W. Joseph Campbell

‘Follow the money,’ again and again

In Anniversaries, Cinematic treatments, Debunking, Media myths, Washington Post, Watergate myth on March 21, 2011 at 7:24 am

“Follow the money.

“That advice from Watergate informant ‘Deep Throat’ led Washington Post reporter Bob Woodward to the truth that uncovered corruption in the nation’s public office. The concept applies to situations beyond the Oval Office, though. The commitment of a significant amount of money reveals the motivation (and the identity) of the spender.”

So read the opening lines of a commentary posted yesterday at the online site of the Terre Haute Tribune-Star in Indiana — yet another news outlet to indulge in the most famous made-up line of Watergate, “follow the money.”

The guidance to “follow the moneywasn’t offered by Woodward’s stealthy “Deep Throat” source during the Watergate scandal, which broke in 1972 with the break-in at headquarters of the Democratic National Committee in Washington, D.C. (“Deep Throat” was revealed in 2005 to have been W. Mark Felt, the second-ranking FBI official in the early days of Watergate.)

What’s more, the line “follow the money” didn’t appear in any Watergate-related article or commentary published by the Post until 1981 — years after the scandal had brought about the resignation of President Richard Nixon.

As I’ve noted at Media Myth Alert, the line was written into the screenplay of All the President’s Men, the cinematic version of the book Woodward and his colleague, Carl Bernstein, wrote about their Watergate reporting.

The line was spoken by the actor Hal Holbrook, who turned in a marvelous performance as the “Deep Throat” source in All the President’s Men, the movie.

Holbrook, who recently turned 86, delivered his lines about “follow the money” with such quiet assurance and knowing insistence that it sounded for all the world as if it really were guidance vital to rolling up Watergate and identifying Nixon’s misconduct.

Except that in real life, such advice wouldn’t have taken Woodward very far — certainly not to the point of determining Nixon’s guilty role in the crimes of Watergate, certainly not “to the truth” about the scandal.

As I write in Getting It Wrong, my mythbusting book that came out last year, some 20 men associated with Nixon’s administration or his 1972 reelection campaign went to jail for crimes linked to Watergate.

Rolling up a scandal of such dimension, I write in Getting It Wrong, “required the collective if not always the coordinated forces of special prosecutors, federal judges, both houses of Congress, the Supreme Court, as well as the Justice Department and the FBI.

“Even then,” I add, “Nixon likely would have served out his [second] term if not for the audiotape recordings he secretly made of most conversations in the Oval Office of the White House.

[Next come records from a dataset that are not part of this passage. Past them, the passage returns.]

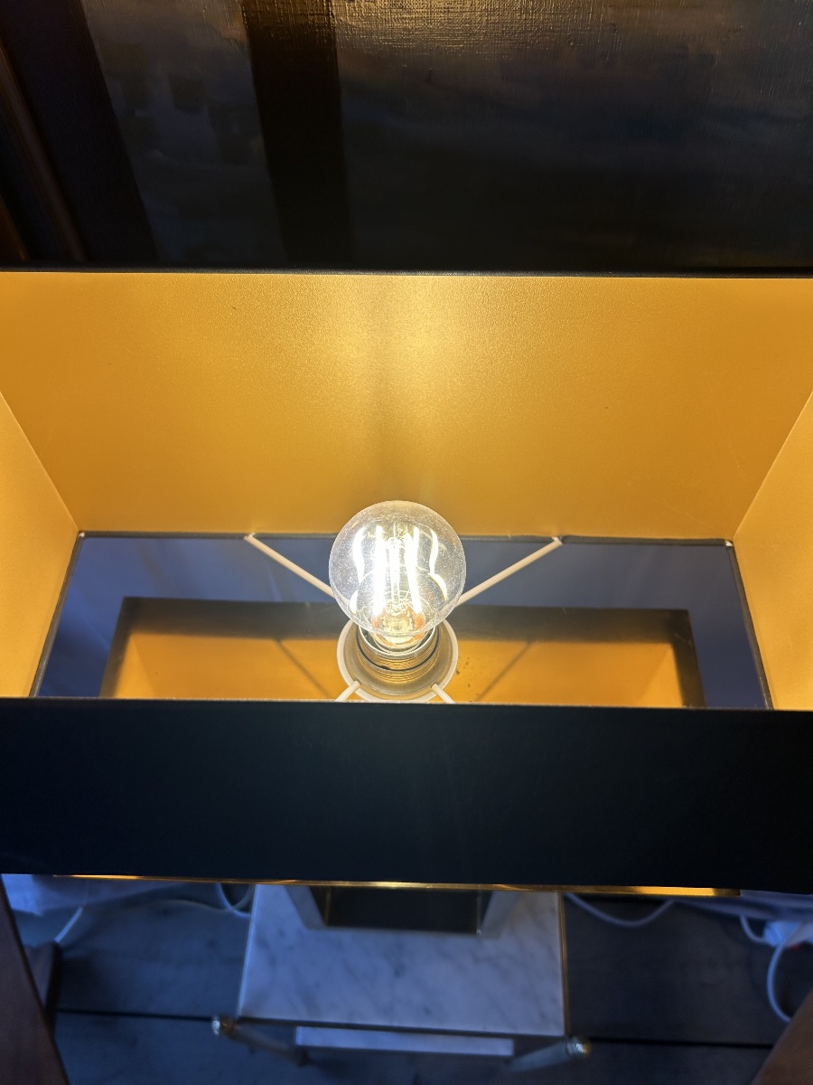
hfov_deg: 53.1
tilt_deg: -52.5
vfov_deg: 67.3
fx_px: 814
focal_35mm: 26
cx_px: 406
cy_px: 542
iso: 40
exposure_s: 1/214
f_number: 1.5
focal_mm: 5.7
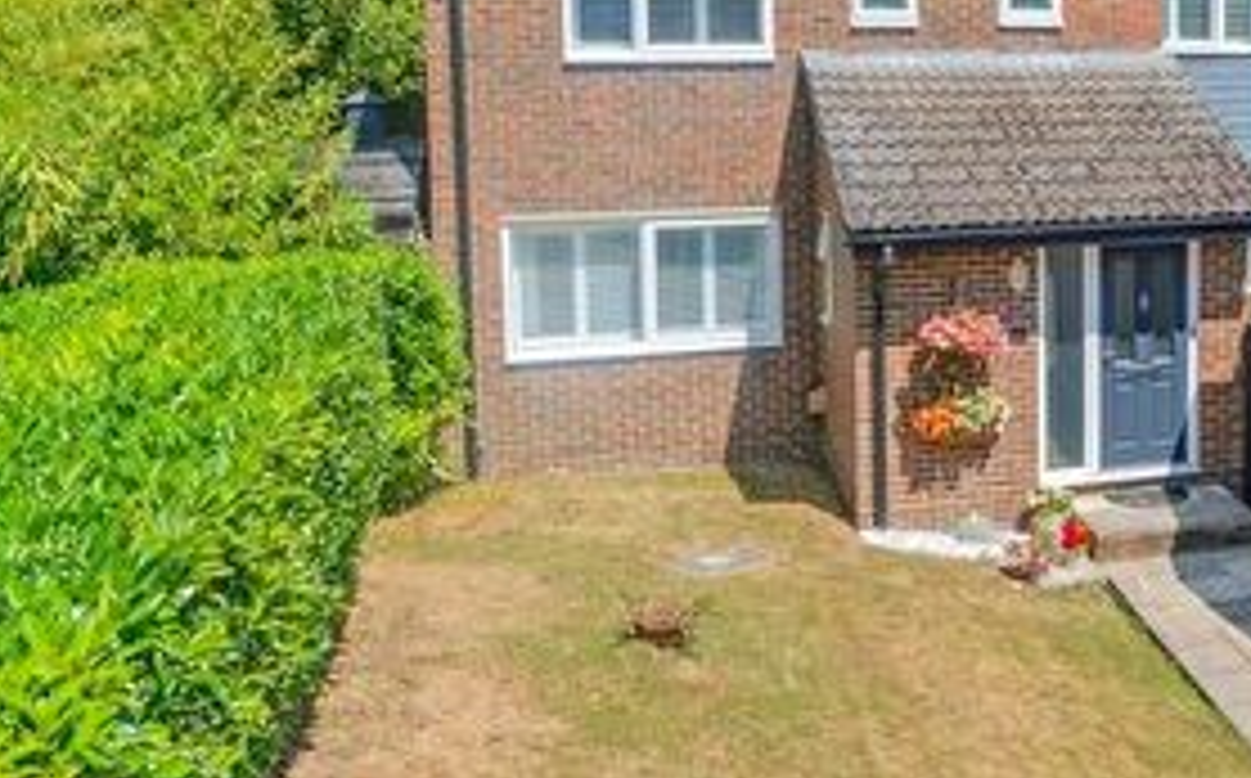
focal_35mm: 36
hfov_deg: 46.2
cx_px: 1224
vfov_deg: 35.2
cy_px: 398
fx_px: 1226
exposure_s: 1/250
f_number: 8
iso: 100
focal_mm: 14
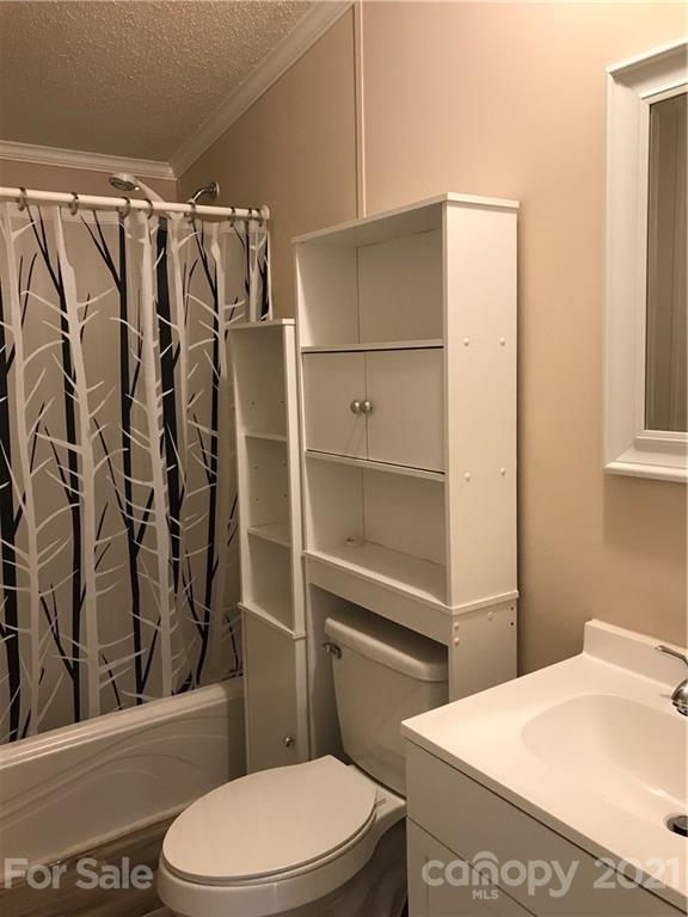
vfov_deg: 63.4
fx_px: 742
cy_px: 458
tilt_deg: -8.9
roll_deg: +1.3
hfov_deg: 49.7
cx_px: 344
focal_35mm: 28
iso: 40
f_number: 1.8
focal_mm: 3.99
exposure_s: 1/17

Only when compelled by the Supreme Court did Nixon surrender those recordings, which captured him plotting the cover-up and authorizing payments of thousands of dollars in hush money.”

What cost Nixon the presidency wasn’t of the improper use of campaign funds but his efforts to obstruct justice in the FBI’s investigation of the break-in and related crimes.

It’s likely we’ll encounter many other references in weeks ahead to “follow the money.” After all, the 35th anniversary of the release of All the President’s Men falls next month.

And already, the University of Texas at Austin — repository for Woodward and Bernstein’s Watergate papers — has scheduled three programs related to All the President’s Men, the movie.